:: Text passage ::
•••••

Re: crunch : correct way to think about tuple abstractions for aggregations?

Posted by Jay Vyas <ja...@gmail.com>.

Thanks josh ..That was very helpful!! ..I like the avro mapper intermediate solution I'll try it out.

...Also : would be interested in contributing a new "section" of the bigpetstore workflow , a module which really showed where crunch's differentiating factors were valuable?

The idea is that bigpetstore should show the differences between different ecosystem components so that people can pick for themselves which tool is best for which job, and so I think it would be cool to have a phase in the bigpetstore workflow which used some nested, strongly typed data and processed it with crunch versus pig, to demonstrate (in code) the comments you've made.

Right now I only have pig and hive but want to add in cascading and (obviously) crunch as well.

> On Jan 4, 2014, at 4:57 PM, Josh Wills <jw...@cloudera.com> wrote:
> 
> Hey Jay,
> 
> Crunch isn't big into tuples; it's mostly used to process some sort of structured, complex record data like Avro, protocol buffers, or Thrift. I certainly don't speak for everyone in the community, but I think that using one of these rich, evolvable formats is the best way to work with data on Hadoop. For the problem you gave, where the data is in CSV text, there are a couple of options.
> 
> One option would be to use the TupleN type to represent a record and the Extractor API in crunch-contrib to parse the lines of strings into typed tokens, so you would do something like this to your PCollection<String>:
> 
> PCollection<String> rawData = ...;
> TokenizerFactory tokenize = TokenizerFactory.builder().delim(",").build();
> PCollection<TupleN> tuples = Parse.parse("bigpetshop", // a name to use for the counters used in parsing
>     rawData,
>     xtupleN(tokenize,
>       xstring(),   // big pet store
>       xstring(),   // store code
>       xint(),        // line item
>       xstring(),  // first name
>       xstring(),  // last name
>       xstring(),  // timestamp
>       xdouble(),  // price
>       xstring()));   // item description
> 
> You could also create a POJO to represent a LineItem (which is what I assume this is) and then use Avro reflection-based serialization to serialize it with Crunch:
> 
> public static class LineItem {
>   String appName;
>   String storeCode;
>   int lineId;
>   String firstName;
>   String lastName;
>   String timestamp;
>   double price;
>   String description;
> 
>   public LineItem() {
>      // Avro reflection needs a zero-arg constructor
>   }
> 
>   // other constructors, parsers, etc.

•••••

:: Problem description ::
Which two tools does the bigpetstore workflow currently include, according to the forum thread?

:: Data for review ::
•••••

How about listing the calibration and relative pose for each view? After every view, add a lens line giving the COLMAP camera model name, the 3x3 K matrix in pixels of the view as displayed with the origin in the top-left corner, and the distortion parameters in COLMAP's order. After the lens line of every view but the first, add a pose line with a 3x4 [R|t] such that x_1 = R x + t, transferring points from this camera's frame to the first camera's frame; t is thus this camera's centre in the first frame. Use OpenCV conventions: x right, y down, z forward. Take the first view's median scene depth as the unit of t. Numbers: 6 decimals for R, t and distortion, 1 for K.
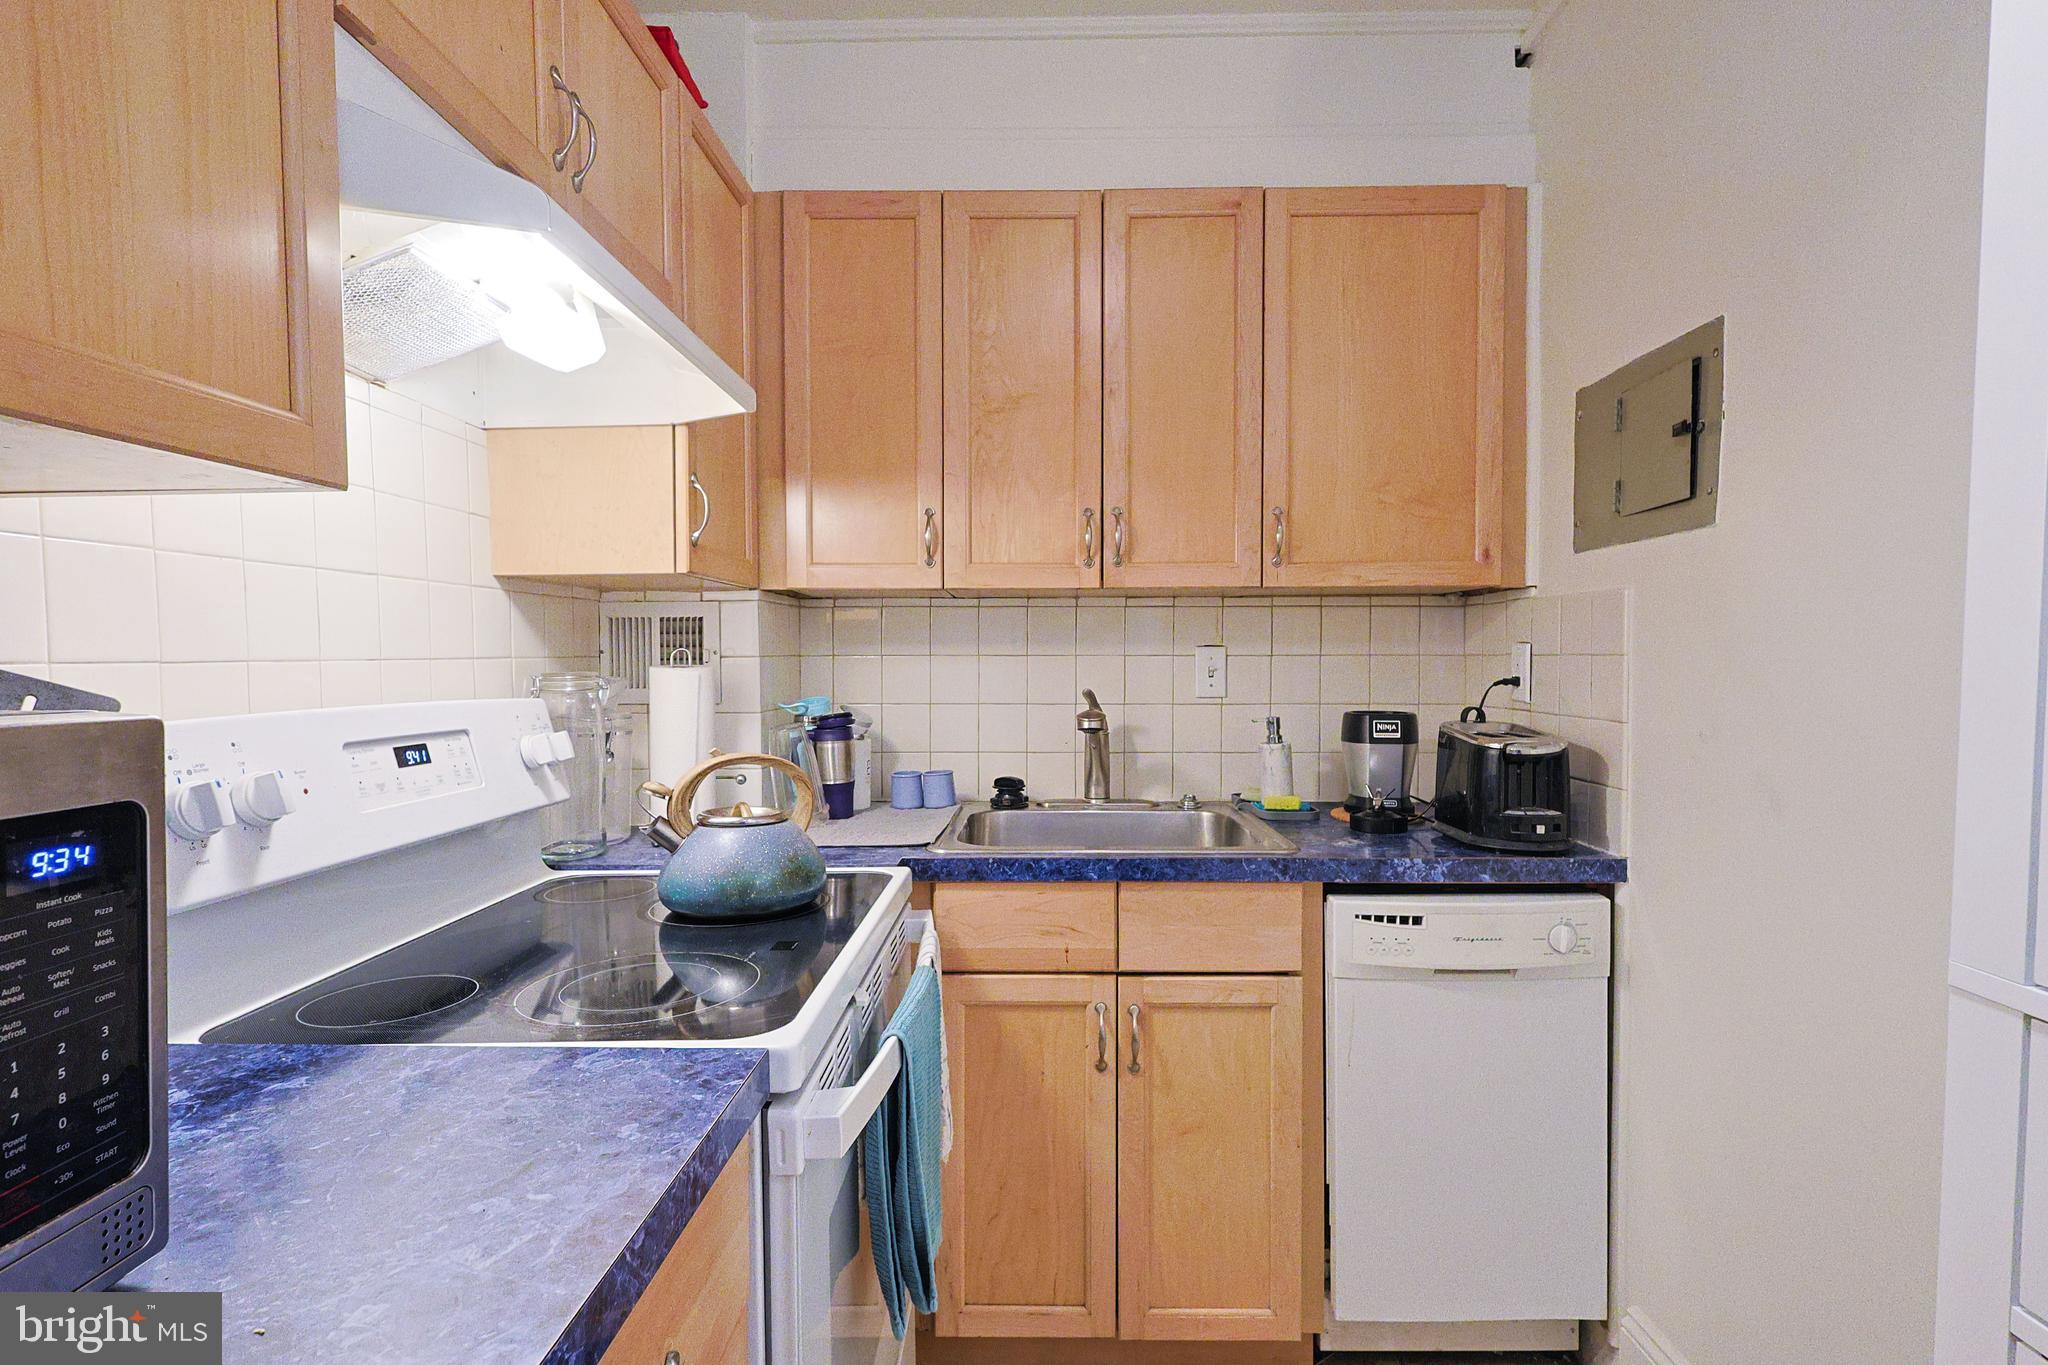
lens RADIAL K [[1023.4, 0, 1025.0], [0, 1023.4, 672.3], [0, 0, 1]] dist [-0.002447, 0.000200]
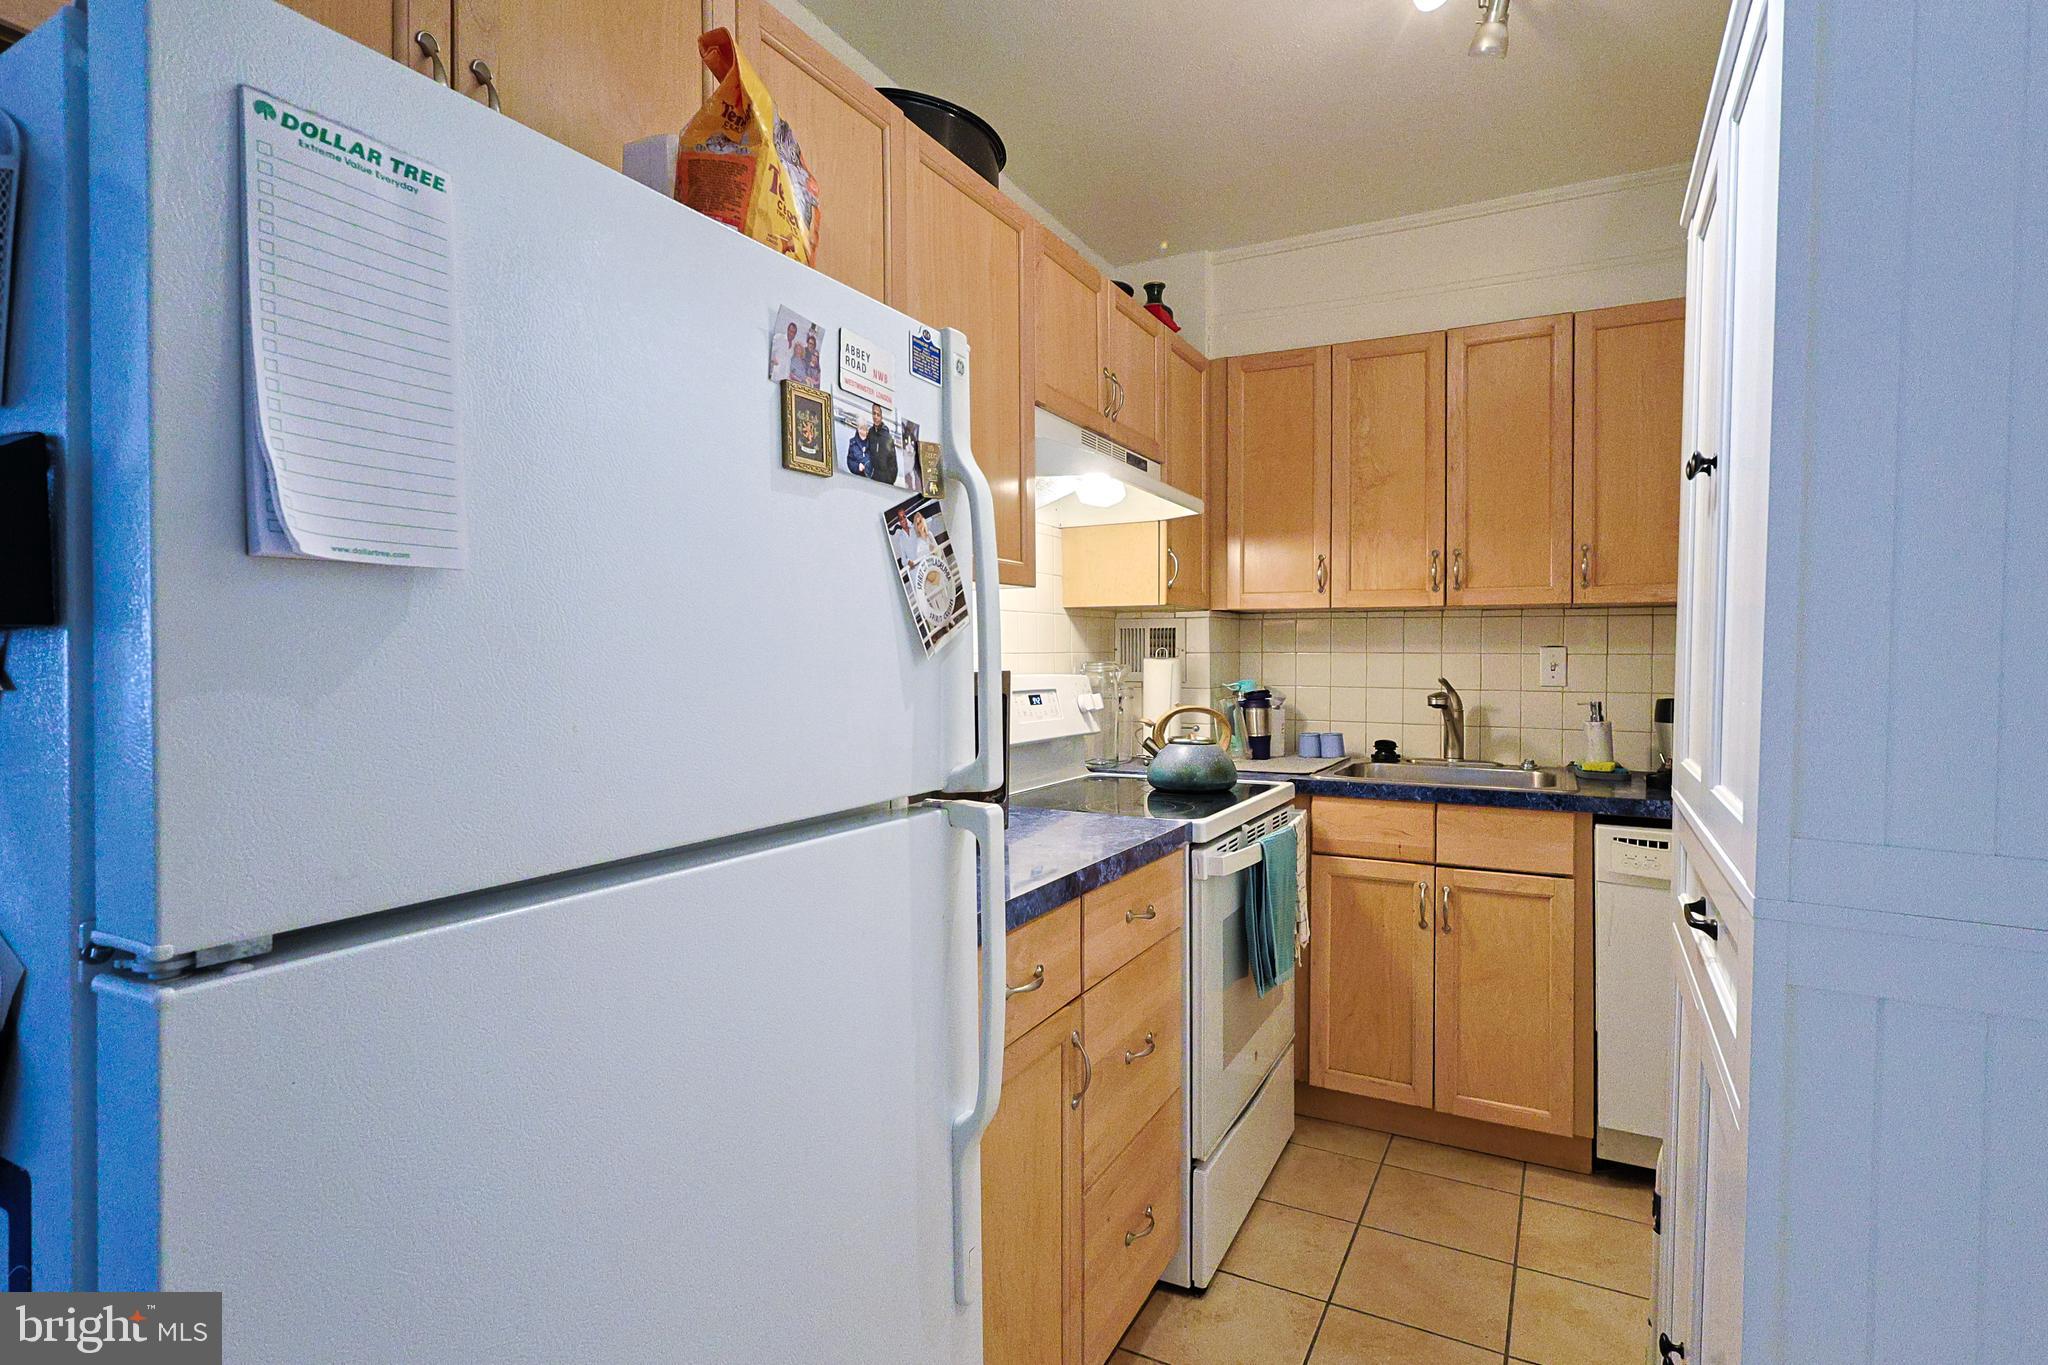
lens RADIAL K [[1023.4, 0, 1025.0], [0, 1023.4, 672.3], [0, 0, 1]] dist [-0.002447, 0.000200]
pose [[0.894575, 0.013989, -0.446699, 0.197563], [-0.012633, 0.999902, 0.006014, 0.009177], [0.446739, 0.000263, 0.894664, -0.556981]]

•••••

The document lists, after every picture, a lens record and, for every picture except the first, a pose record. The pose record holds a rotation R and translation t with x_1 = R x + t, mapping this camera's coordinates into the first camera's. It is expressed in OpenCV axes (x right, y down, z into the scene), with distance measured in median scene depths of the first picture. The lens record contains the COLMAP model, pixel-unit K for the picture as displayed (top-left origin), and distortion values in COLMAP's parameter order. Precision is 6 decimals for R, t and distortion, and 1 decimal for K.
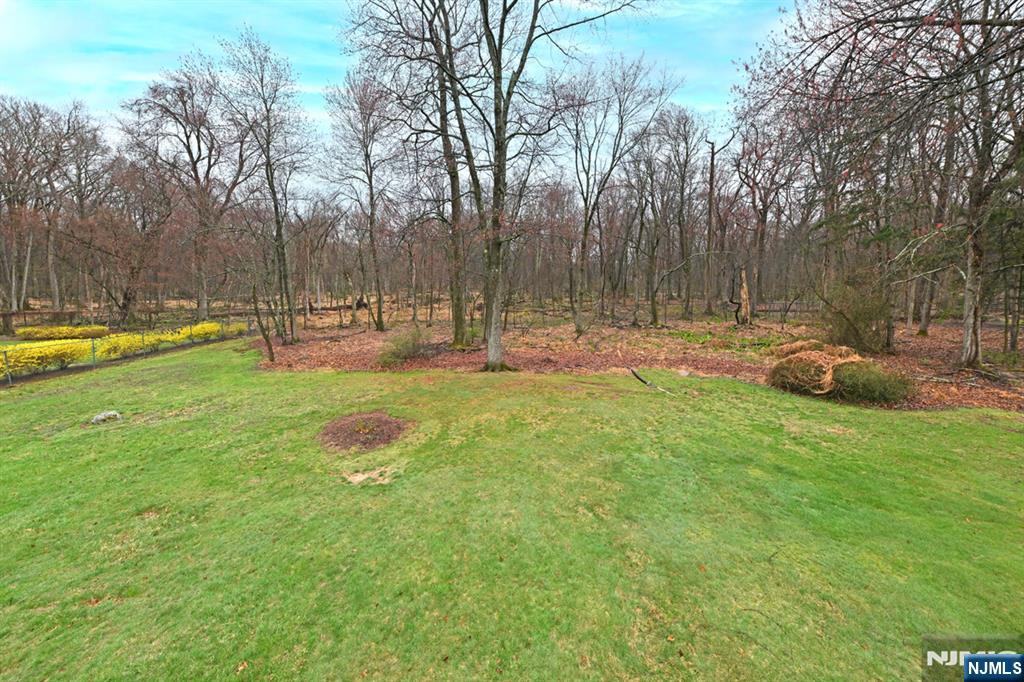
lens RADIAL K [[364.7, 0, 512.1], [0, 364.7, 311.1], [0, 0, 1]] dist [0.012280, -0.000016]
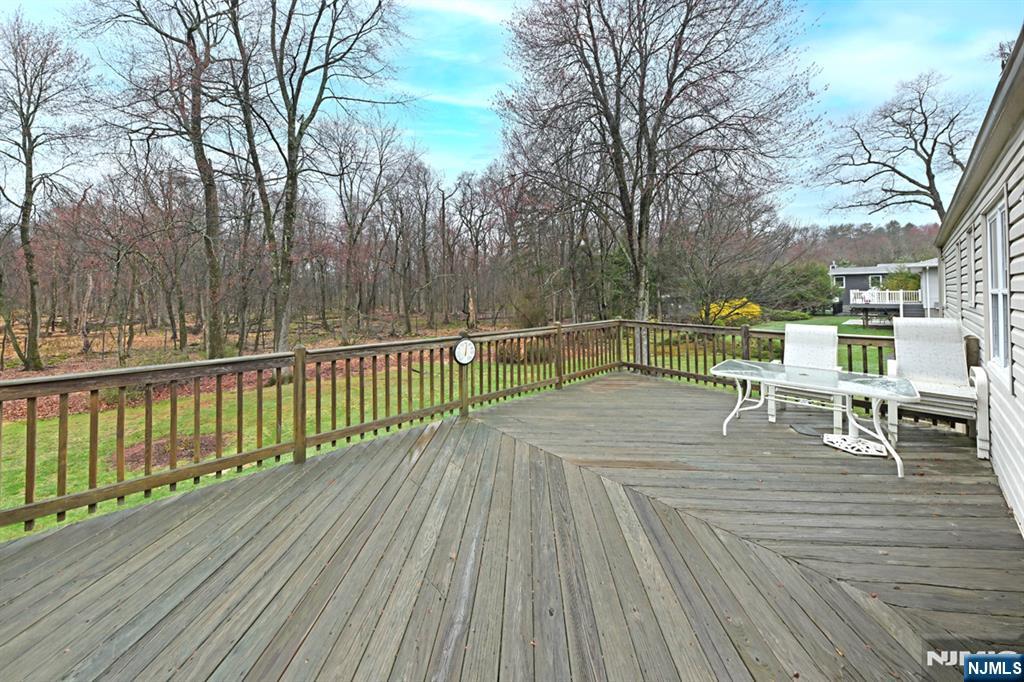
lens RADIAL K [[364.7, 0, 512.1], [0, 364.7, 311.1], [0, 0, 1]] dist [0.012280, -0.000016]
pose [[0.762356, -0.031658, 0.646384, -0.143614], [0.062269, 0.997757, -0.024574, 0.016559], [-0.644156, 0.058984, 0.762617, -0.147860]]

•••••

:: Reply to the task ::
pig and hive